Today in the United States, type two diabetes is the most common form of diabetes. In fact, around 25 percent of people who are older than 65 are impacted by it, and even more have pre-diabetes.
Having type two diabetes means that your body isn’t using the insulin it produces correctly, and that results in blood sugar rising above normal levels. Some people who have been diagnosed are able to control their blood sugar by eating right and getting exercise. Studies show that people with pre-diabetes can cut their risk for developing type two diabetes by 58 percent just by making lifestyle changes like eating healthy foods, exercising, losing weight, and getting proper sleep.
While those changes can help many avoid taking oral medication or insulin, there are many others who must take insulin to manage their type two diabetes. Whether you are taking insulin now, or you need to in the future, you should have an idea about how your Medicare benefits can help you cover the cost.
How does Medicare cover insulin?
Original Medicare Part B doesn’t cover insulin unless you use an insulin pump to administer your insulin.
In other words, if you don’t use an insulin pump to administer your insulin, Medicare doesn’t cover it and you pay 100 percent of the cost for your insulin (unless you have Part D coverage). If you do use an insulin pump to administer your insulin, Medicare Part B pays for 80 percent of the cost of your insulin and the insulin pump. You pay the remaining 20 percent plus your annual Part B deductible.
To be eligible for this benefit, the insulin pump you use must be a tubed pump, NOT a tubeless pump. It must also be prescribed by a physician who accepts Medicare assignment, and you must meet the following criteria to get this benefit:
- You require insulin to control your diabetes.
- Your insulin regimen requires frequent adjustments and dosage changes.
- You need to check your blood sugar frequently (at least four times per day.)
Part D coverage for insulin
If you have a stand-alone Medicare Part D (prescription drug) plan, or if you have prescription drug coverage through a Medicare Advantage (Part C) plan, your plan covers the following:
- Insulin you inject with a syringe not with an insulin pump.
- Syringes, gauze, alcohol swabs, and other medical supplies you may need with injectable insulin.
The amount you pay out-of-pocket depends on how much your individual plan charges for copayments and/or coinsurance.
Today there are many Medicare prescription drug plans that offer benefits for insulin. These plans cover different types of insulin for a maximum copayment of $35.00 per month’s supply of insulin.
What does Medicare coverage for diabetes include?
Original Medicare Part B covers 100 percent of the cost for up to two glucose laboratory test screenings every year if your health care provider finds you at risk for diabetes.

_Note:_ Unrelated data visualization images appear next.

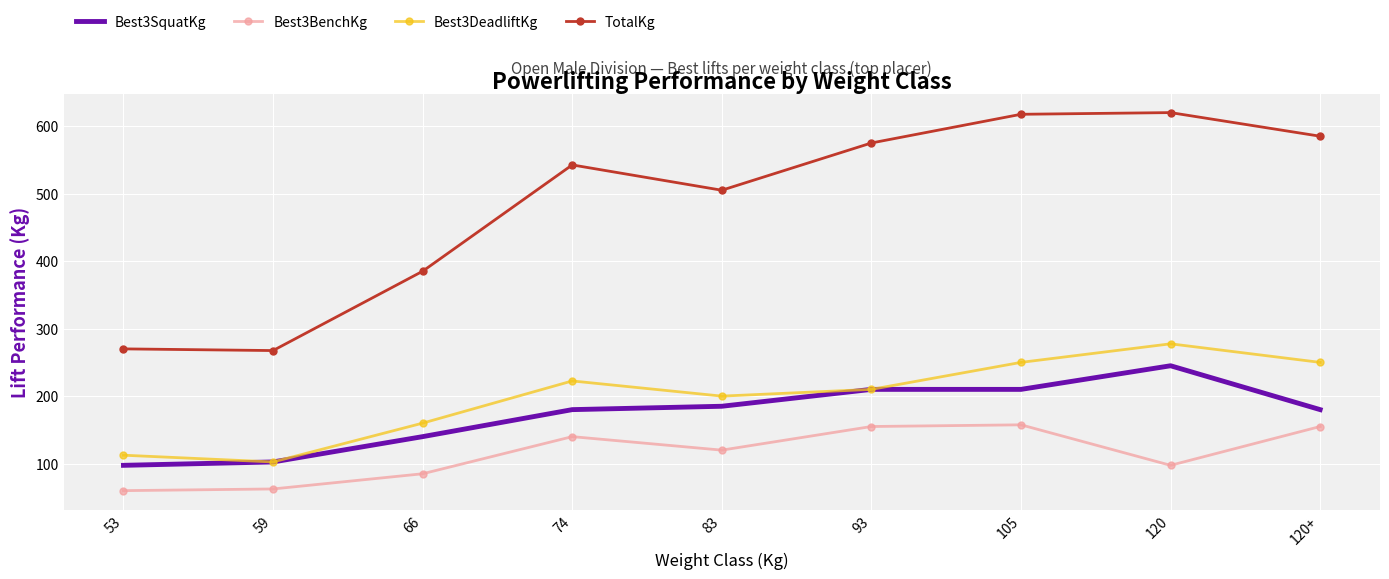

At which category does Best3DeadliftKg reach its first local valley?

59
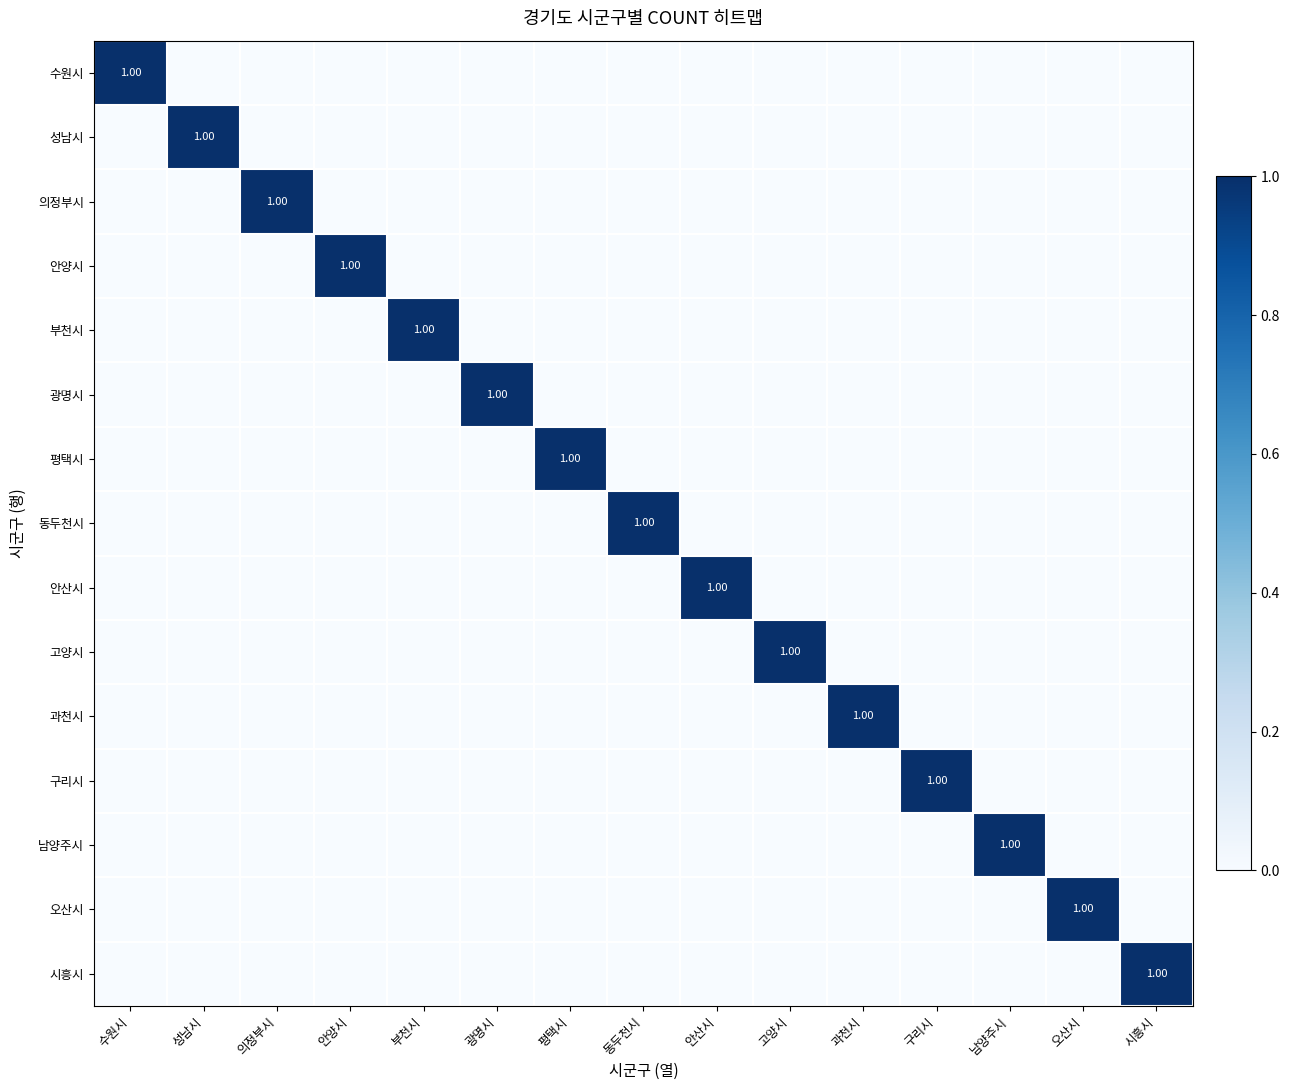

Rank the categories by 남양주시 value from lowest to highest.

수원시, 성남시, 의정부시, 안양시, 부천시, 광명시, 평택시, 동두천시, 안산시, 고양시, 과천시, 구리시, 오산시, 시흥시, 남양주시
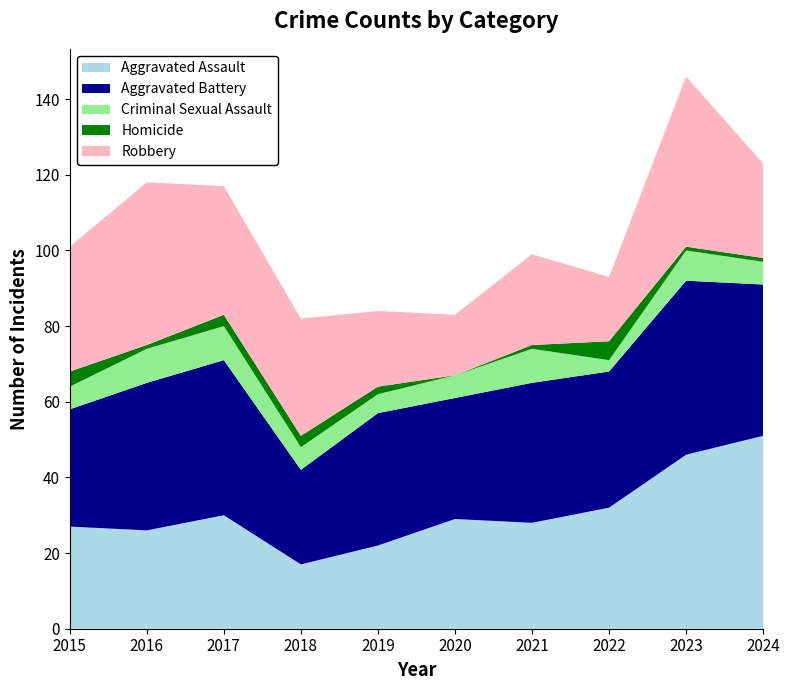

Reading left to right, what are all the values shown in this chart?

Aggravated Assault: 2015=27	2016=26	2017=30	2018=17	2019=22	2020=29	2021=28	2022=32	2023=46	2024=51
Aggravated Battery: 2015=31	2016=39	2017=41	2018=25	2019=35	2020=32	2021=37	2022=36	2023=46	2024=40
Criminal Sexual Assault: 2015=6	2016=9	2017=9	2018=6	2019=5	2020=6	2021=9	2022=3	2023=8	2024=6
Homicide: 2015=4	2016=1	2017=3	2018=3	2019=2	2020=0	2021=1	2022=5	2023=1	2024=1
Robbery: 2015=33	2016=43	2017=34	2018=31	2019=20	2020=16	2021=24	2022=17	2023=45	2024=25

To be eligible for these diabetic screenings, you must have any of the following risk factors:
- A history of abnormal levels of cholesterol and triglycerides
- A history of high glucose levels
You may also be eligible for the yearly screenings if you have two or more of the following conditions:
- 65 years old or older
- Family history of diabetes
- History of gestational diabetes or delivering a baby weighing over nine pounds
Original Medicare Part B covers 100 percent of the cost for preventive care services like diabetes screenings if you qualify and have them done by a health care provider who accepts Medicare assignment.